Notes of Explanation: Funds are listed in order of their trailing 12-month total returns through May 30, 2025Total return performance to May 30, 2025. 3-year and 5-year results are average annual. In the case of mutual funds, total return performance applies to the identified highest performing share class over the trailing 12 months. +Fund is rated A based on a combination of factors, including management company, years in operation, performance over the trailing 1, 3 and 5-year intervals, expense ratio and fund size. Sources: Morningstar and Sustainable Research and Analysis LLC.
Observations:
• Focused sustainable high yield bond funds, a universe of 10 funds/22 share classes with almost $3 billion in assets at the end of May ended the month of May with a trailing twelve-month average gain of 8.6%. This result placed high yield bond funds in the best performing sustainable taxable fixed income investment category over the previous twelve months.
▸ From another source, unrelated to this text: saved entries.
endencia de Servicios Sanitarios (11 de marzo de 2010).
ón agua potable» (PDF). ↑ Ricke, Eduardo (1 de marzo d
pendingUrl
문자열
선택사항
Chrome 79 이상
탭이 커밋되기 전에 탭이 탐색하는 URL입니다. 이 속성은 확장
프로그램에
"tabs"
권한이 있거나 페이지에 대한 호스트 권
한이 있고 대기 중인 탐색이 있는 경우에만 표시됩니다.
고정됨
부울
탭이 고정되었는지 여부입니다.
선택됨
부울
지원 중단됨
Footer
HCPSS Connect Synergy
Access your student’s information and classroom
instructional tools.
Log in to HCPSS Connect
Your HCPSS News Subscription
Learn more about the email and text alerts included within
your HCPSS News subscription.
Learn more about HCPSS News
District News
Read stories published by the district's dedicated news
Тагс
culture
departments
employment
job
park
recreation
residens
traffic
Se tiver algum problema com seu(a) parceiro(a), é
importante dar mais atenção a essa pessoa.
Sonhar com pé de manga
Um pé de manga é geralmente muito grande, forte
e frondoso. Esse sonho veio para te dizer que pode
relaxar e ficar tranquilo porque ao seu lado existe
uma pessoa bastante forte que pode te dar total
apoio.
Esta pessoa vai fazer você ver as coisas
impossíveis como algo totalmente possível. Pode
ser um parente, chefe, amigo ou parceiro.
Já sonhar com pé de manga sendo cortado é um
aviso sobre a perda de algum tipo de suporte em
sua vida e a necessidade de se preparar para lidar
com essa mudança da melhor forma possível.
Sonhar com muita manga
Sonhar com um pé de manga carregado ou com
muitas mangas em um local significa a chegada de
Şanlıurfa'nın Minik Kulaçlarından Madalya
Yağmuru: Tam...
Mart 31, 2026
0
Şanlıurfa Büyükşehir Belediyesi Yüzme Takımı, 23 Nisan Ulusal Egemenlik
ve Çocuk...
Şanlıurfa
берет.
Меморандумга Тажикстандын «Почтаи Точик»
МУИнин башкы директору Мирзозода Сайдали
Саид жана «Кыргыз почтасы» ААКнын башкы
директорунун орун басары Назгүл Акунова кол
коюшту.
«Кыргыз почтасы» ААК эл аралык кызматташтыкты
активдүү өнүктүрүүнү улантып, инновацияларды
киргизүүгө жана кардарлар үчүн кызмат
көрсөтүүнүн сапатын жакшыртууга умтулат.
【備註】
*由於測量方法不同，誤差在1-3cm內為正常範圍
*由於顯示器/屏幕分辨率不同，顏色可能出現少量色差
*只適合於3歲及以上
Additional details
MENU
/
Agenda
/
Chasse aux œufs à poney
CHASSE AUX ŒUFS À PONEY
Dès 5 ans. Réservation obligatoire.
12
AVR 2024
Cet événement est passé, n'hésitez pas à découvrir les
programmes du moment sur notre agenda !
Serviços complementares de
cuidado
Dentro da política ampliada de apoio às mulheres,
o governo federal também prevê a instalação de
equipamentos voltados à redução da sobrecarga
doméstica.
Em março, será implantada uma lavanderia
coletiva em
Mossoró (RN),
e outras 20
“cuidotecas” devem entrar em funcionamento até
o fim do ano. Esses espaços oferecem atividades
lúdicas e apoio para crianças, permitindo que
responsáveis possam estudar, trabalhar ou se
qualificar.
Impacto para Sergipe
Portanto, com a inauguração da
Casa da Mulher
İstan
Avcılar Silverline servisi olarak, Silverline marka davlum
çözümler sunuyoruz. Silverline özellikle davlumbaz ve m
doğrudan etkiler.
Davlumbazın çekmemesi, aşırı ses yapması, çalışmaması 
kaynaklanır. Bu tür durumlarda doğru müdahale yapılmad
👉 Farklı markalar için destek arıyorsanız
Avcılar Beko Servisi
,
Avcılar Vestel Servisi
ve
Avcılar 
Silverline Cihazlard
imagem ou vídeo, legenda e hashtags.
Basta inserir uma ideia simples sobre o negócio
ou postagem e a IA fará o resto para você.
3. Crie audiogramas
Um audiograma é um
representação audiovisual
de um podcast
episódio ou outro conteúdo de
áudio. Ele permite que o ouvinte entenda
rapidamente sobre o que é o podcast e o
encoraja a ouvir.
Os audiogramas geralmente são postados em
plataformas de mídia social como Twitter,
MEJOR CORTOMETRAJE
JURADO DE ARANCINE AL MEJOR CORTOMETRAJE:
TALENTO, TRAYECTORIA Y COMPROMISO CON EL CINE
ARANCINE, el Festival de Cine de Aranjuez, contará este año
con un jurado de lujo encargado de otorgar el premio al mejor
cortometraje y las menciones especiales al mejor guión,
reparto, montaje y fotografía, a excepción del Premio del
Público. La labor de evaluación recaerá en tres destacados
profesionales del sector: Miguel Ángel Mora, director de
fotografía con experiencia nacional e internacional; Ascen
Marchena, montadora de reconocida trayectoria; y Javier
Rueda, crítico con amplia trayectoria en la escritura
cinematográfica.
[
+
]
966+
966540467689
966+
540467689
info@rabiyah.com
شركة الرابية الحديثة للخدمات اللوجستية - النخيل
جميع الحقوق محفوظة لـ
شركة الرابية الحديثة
Further, the average performance of high yield funds exceeded results achieved by sustainable US equity funds (7.84%), international funds (8.48%) as well as taxable bond funds more generally (6.07%).
• High yields bond funds invest in riskier below investment grade bonds and, at 2.3% based on the trailing three years, display above average volatility relative to an average of 1.80% applicable to taxable bond funds.
• Trade war uncertainties initiated by President Trump that fueled fears of a recession not only impacted the stock market but also high yield bonds. Strong positive momentum for high yield bonds at the start of the year reversed course in March but then resumed once Trump pulled back from his most extreme tariff threats. High yield bonds and bond funds recovered to overtake all major taxable bond fund categories in May. Focused sustainable high yield bond funds gained an average of 1.55% in May, following a monthly increase of 0.5% in April, a decline of 0.99% in March and gains of 0.55% and 1.28% in February and January, respectively.
• May’s top performers extend to two actively managed funds, the RBC BlueBay High Yield Bond Fund Classes A and I, up 2.1% and 2%, respectively, and the Putnam ESG High Yield ETF, up 1.8%, as well as the passively managed Nuveen ESG High Yield Corporate Bond ETF, up 1.92%. From a sustainable investing perspective, these funds offer a range of options from ESG integration based on the manager’s ESG ratings, including an emphasis on up/down ratings momentum employed by Putnam to Nuveen’s screening and exclusionary approach to RBC’s screening and exclusions approach combined with ESG engagement to seek to gain insight regarding an issuer’s ESG practices and/or improve an issuer’s ESG disclosure.
• RBC BlueBay’s High Yield Bond Fund Class I also qualified for a top A rating assigned by Sustainable Research and Analysis based on a combination of five factors, including management company, years in operation, total return performance over one, three and five-year intervals, expense ratio and fund size. Also qualifying for the highest A rating is the Federated Hermes SDG Engagement High Yield Credit Fund R6. In addition to excluding companies that generate revenue from the manufacture of tobacco or controversial weapons, or by providing either an essential and/or tailor-made product or service to the manufacturers of controversial weapons, the fund also seeks to invest in securities that contribute to positive societal impact aligned to the United Nations Sustainable Development Goals.